I have a lemon grass plant I need to take down before the frost gets it all. I use the white insides of the biggest stalks as an ingredient in a sort of Thai style chili paste I make. The asparagus plants, which front the garden to the South in a long line, are tall and starting to yellow. I’ll let them stand all winter and burn them off in the spring around Easter, if it’s not too late, as my Mom did. I have a nice little volunteer oak growing up in the asparagus, which I want to transplant in the spring.

I have a big old oak in the yard that died. It’s OK, I need the firewood, but I tell you it’s hard to lose one of those old oaks. We’ve lived here with that beautiful big oak since 1987. It’s like a friend dying. When I first saw a branch dying out on the top years ago I felt real alarm, palpable fear. I didn’t tell anyone for a while hoping that one dead branch was an aberration, sort of like a pain in your own body that you keep to yourself hoping it goes away. My alarm turned to grief as the dead branches spread and I realized our oak was going to die. I was sick about it. It might have been hit by lightning. In addition to dead branches the trunk started to weep sap in the summer and the bark began to shrivel. Mushrooms sprouted at the base of the trunk. It has died slowly over years but it’s time for it to come down. Maybe I’m ready for it to come down now and needed this time to say good bye.

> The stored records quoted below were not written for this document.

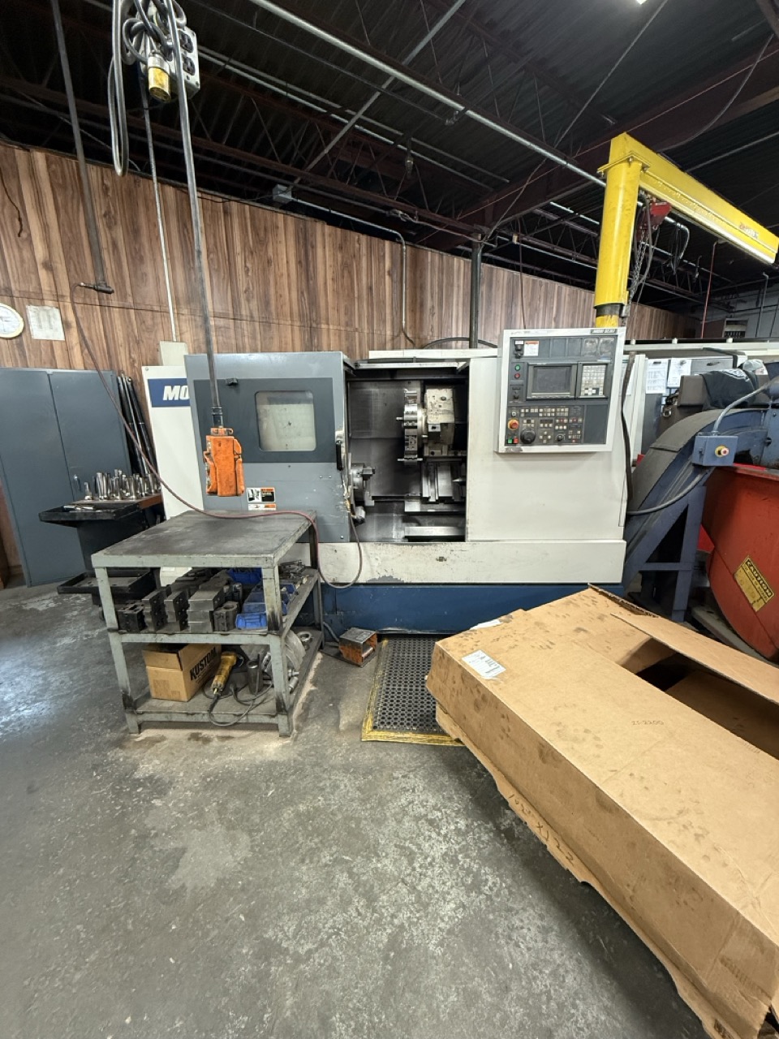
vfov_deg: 102.1
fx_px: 420
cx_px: 390
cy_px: 520
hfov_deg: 85.7
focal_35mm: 14
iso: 250
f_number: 2.2
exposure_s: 1/60
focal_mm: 2.22
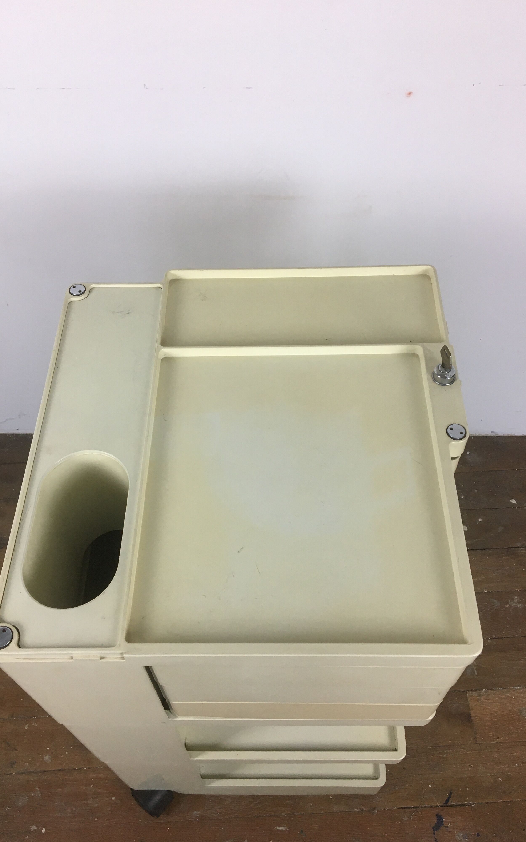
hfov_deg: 40.6
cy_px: 421
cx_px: 261
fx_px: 711
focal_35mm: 31
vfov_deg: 61.2
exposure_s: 1/33
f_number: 2.2
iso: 40
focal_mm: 4.15
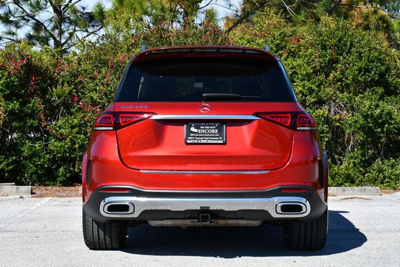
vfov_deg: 17.1
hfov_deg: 25.3
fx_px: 890
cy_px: 134
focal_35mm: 80
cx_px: 200
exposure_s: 1/250
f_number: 8
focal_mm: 40
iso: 100
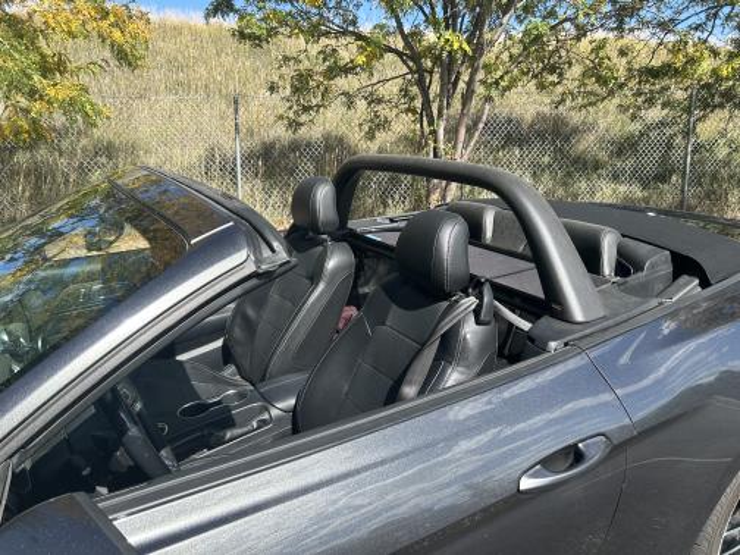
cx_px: 370
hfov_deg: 67.3
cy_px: 278
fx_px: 556
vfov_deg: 53.1
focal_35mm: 26
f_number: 1.5
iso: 50
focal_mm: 5.7
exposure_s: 1/1597
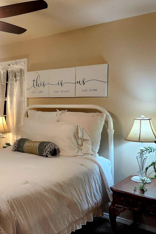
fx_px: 266
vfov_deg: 47.4
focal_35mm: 41
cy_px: 114
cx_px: -3
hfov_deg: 30.2
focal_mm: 5.4
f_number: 1.8
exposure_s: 1/120
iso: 250
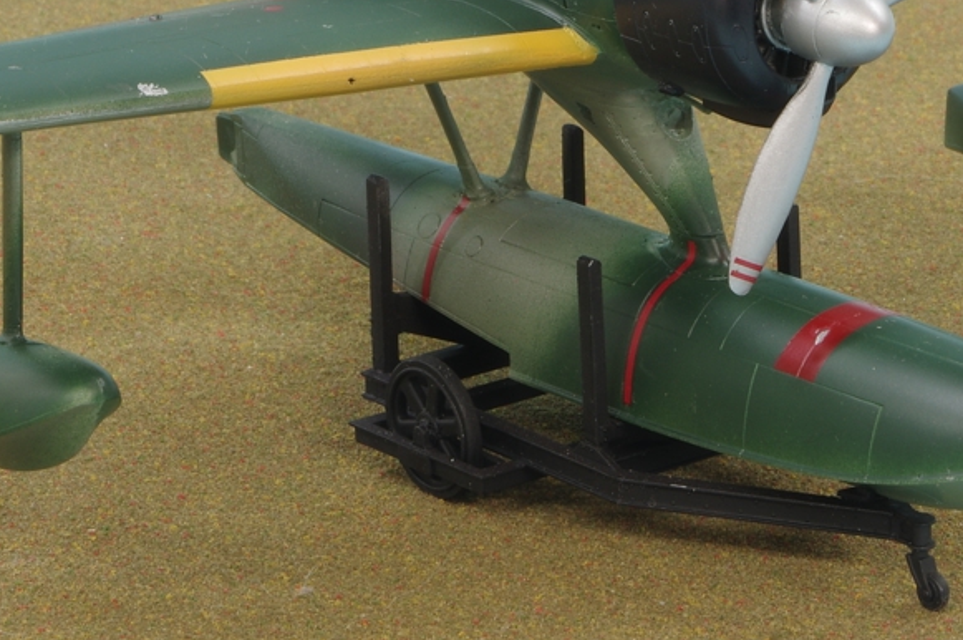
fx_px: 6626
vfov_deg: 5.5
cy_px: 71
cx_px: 486
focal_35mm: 248
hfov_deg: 8.3
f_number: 25
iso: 100
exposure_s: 5
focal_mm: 60
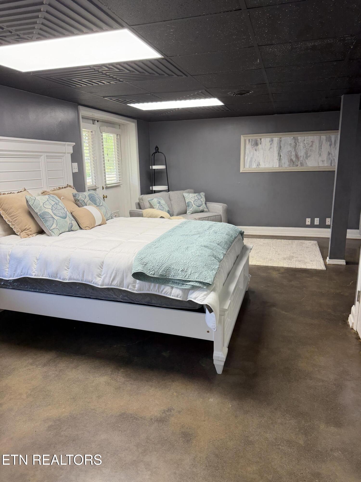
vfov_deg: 71.6
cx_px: 180
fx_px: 334
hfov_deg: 56.8
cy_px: 241
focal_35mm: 24
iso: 160
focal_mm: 6.76
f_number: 1.78
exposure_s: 1/120
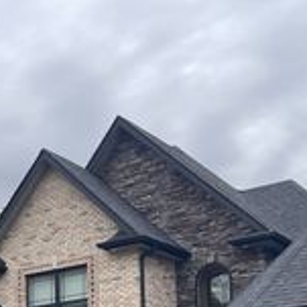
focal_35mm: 73
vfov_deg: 22.2
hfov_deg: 23.4
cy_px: 347
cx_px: 73
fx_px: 732
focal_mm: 5.1
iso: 32
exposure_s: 1/474
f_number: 1.6
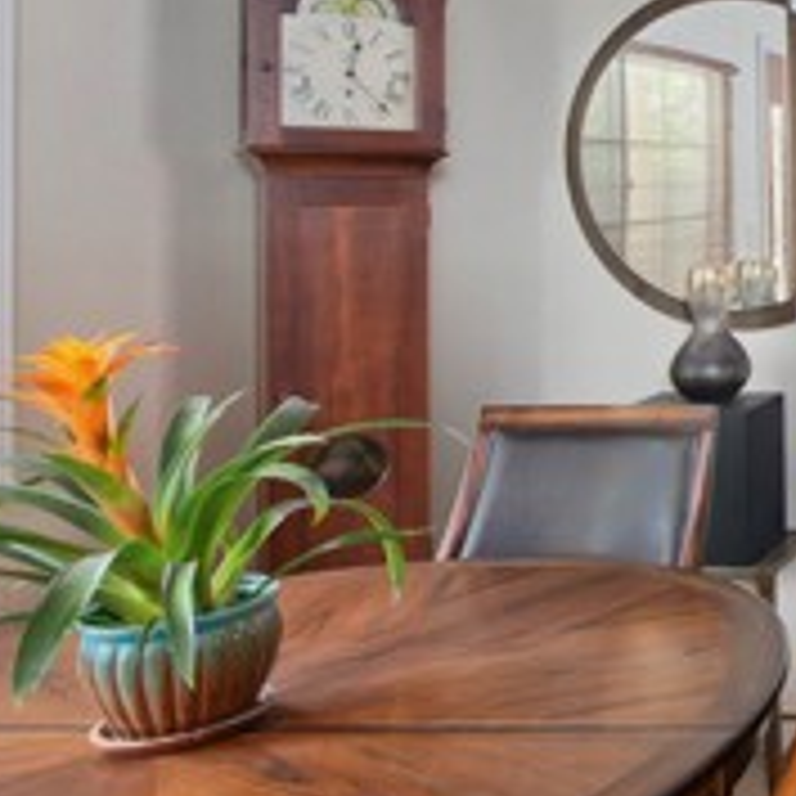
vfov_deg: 37.7
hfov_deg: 26.7
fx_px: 1119
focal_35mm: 43
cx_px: 1223
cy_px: 155
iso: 400
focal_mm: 14
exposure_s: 1/60
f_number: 5.6
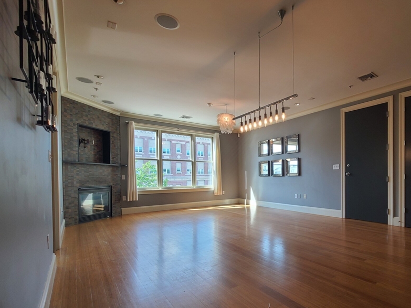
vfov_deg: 74.0
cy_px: 183
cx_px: 262
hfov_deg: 88.8
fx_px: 202
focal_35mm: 17
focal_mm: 2.2
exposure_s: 1/119
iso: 100
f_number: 2.2
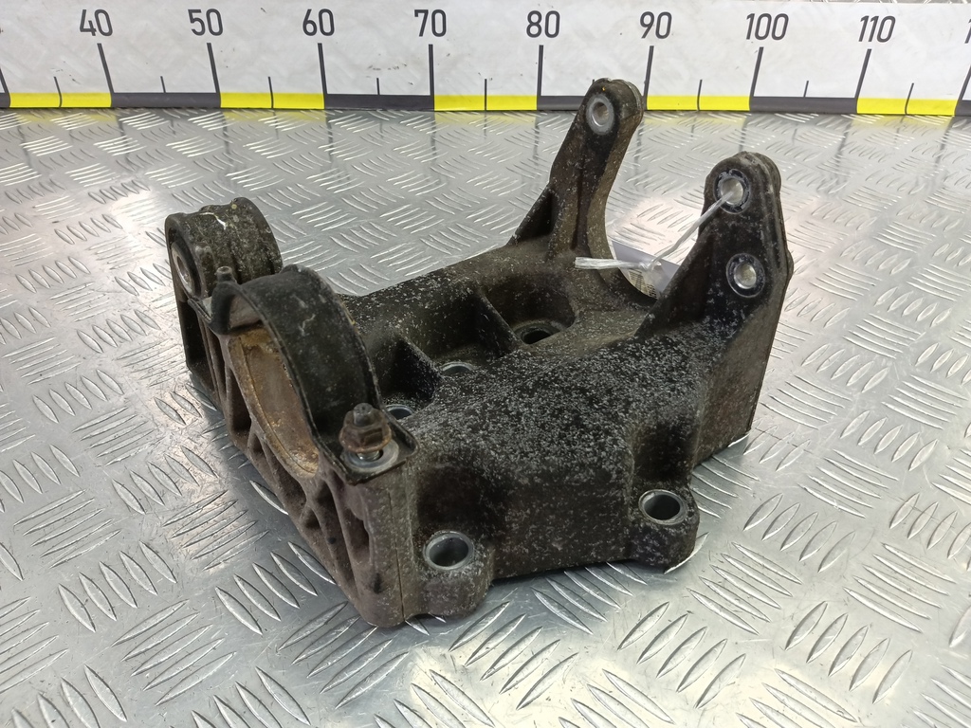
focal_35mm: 27
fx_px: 757
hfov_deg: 65.3
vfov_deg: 51.4
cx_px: 486
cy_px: 364
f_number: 1.6
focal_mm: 4.11
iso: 164
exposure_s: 1/50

I’ll plant that young volunteer oak in the asparagus near the site of the dead one. Might add a ginko tree somewhere, and maybe a pine near the shack. Our trees are getting old, like us. We need to replace them both for us and the next people.

After I get this garlic planted, the straw put down, and the rye seeded in that’s it for the garden till spring. When it gets warm we’ll start over. My wife plants the flowers and I plant the food. In gardening you get a new start every year. Next year I’ll be fully retired at planting time for the first year and able to be more thoughtful, planning better, instead of just slamming plants in the ground before June. Each year I vow to keep up better on the weeds, and most years I fail to live up to my own expectations. Next year will be different. I’m confident.